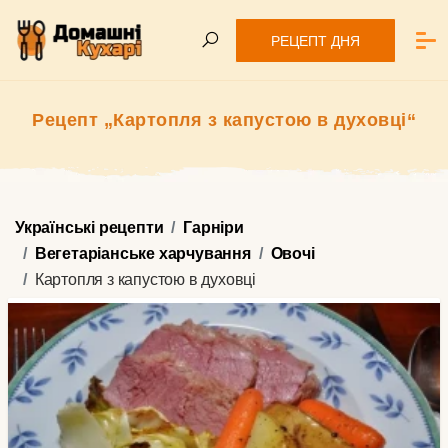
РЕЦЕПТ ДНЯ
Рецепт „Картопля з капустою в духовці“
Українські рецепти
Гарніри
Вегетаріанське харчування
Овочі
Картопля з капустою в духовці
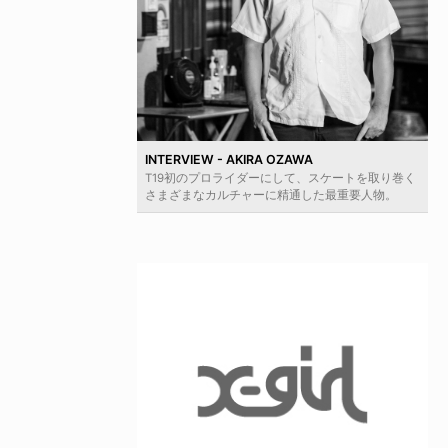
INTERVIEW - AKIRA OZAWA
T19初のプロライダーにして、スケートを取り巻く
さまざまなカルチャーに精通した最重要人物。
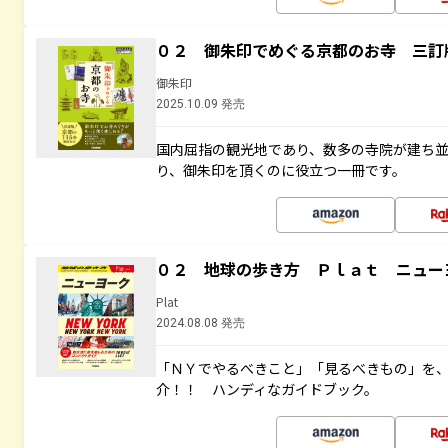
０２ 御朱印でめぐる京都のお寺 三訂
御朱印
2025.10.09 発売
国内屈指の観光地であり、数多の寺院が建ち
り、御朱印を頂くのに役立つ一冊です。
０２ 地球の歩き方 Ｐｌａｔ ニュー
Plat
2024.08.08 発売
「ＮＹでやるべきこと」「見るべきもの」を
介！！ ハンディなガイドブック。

ABOUT THIS TASK> Please print each entry exactly as it stands, without the pictures.

EXPECTED OUTPUT>
РЕЦЕПТ ДНЯ
Рецепт „Картопля з капустою в духовці“
Українські рецепти
Гарніри
Вегетаріанське харчування
Овочі
Картопля з капустою в духовці
INTERVIEW - AKIRA OZAWA
T19初のプロライダーにして、スケートを取り巻く
さまざまなカルチャーに精通した最重要人物。
０２ 御朱印でめぐる京都のお寺 三訂
御朱印
2025.10.09 発売
国内屈指の観光地であり、数多の寺院が建ち
り、御朱印を頂くのに役立つ一冊です。
０２ 地球の歩き方 Ｐｌａｔ ニュー
Plat
2024.08.08 発売
「ＮＹでやるべきこと」「見るべきもの」を
介！！ ハンディなガイドブック。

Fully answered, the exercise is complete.